According to Nadkarni, the curatorial process involved deep research and careful consideration about how to represent the object without reducing its cultural context.
“One challenge from this process was navigating our positionality as outgroup members approaching personal and cultural practices from an academic perspective at an elite university,” she wrote. This critical awareness of power, distance and interpretation became core to the exhibit’s final form.
Alex Turner ’26, Nadkarni’s co-curator on “Weaving Womanhood,” shared a similar sentiment. Initially drawn to the baby sling because the bones seemed to him like symbols of death, a jarring choice for an object meant to carry new life, Turner came to understand that his instinctive interpretation wasn’t culturally universal.
“Eventually, I realized this symbolism isn’t inherent across cultures and was likely not apparent to the object’s Asháninka creators,” Turner wrote in an email to The Daily.

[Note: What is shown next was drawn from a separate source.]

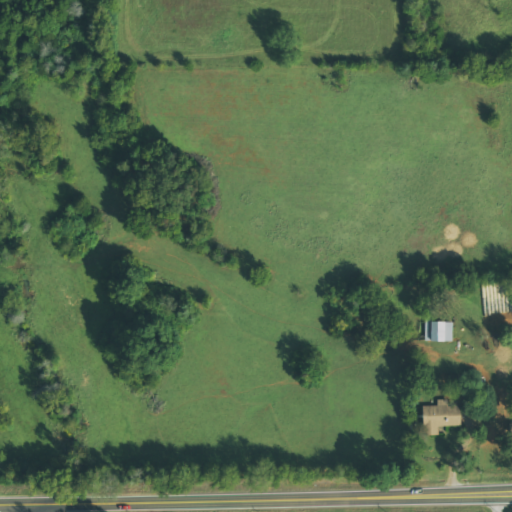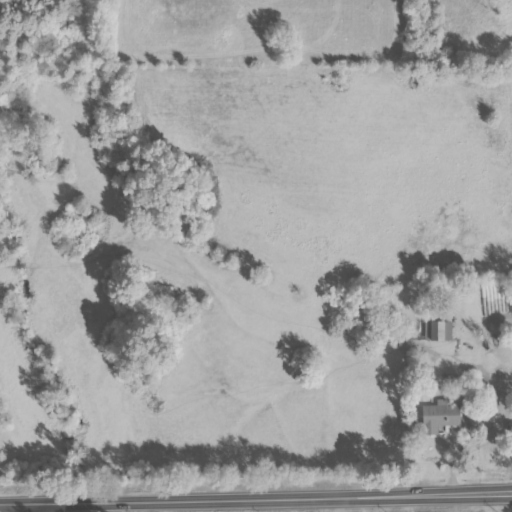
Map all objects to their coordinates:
building: (439, 330)
building: (439, 416)
road: (256, 496)
road: (28, 507)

According to Turner, one of the most rewarding aspects of the project was grappling with the ethical responsibilities of museum curation. This included “practical challenges like arranging objects in a way that makes them more accessible for the viewer or more theoretical ones like ethical collection and presentation of potentially looted objects.” Working with real artifacts challenged him to think critically not just about the items themselves but about the systems through which they were acquired, studied and displayed.
Their section explores how gender influences both the creation and use of Asháninka textiles. The sling itself is a gendered object: while women weave the fabric, the bones are carved by men. It’s used by mothers to carry their infants and, in some cases, the bones may be inherited, passed down from one woman to another.
Nadkarni said the turnout exceeded expectations, with more than 100 attendees engaging with the student-created cases.
While “Woven Narratives” draws from a wide geographic range, many of its themes feel relevant and resonant far beyond their specific origins.
For Nadkarni, the exhibition aims to prompt introspection about how textiles reflect our own lives, the clothes we wear, the stories we inherit and the systems we participate in.
“Textiles play a role in all of our lives and are especially relevant as a practice that has experienced colonial erasure, labor exploitation and gendered implications,” Nadkarni wrote. “I hope visitors spend time confronting the relationship between textiles and their own sociopolitical existence.”
Jacobs-Edmondson said she hopes the exhibit leaves audiences with a sense of care and curiosity, to “think of their own belongings in a more deliberate way.” Raad shared a similar sentiment.
“Textiles are archives of heritage and identity, technique and style, oppression and resistance, and relationships among people and between people and environments,” Raad wrote.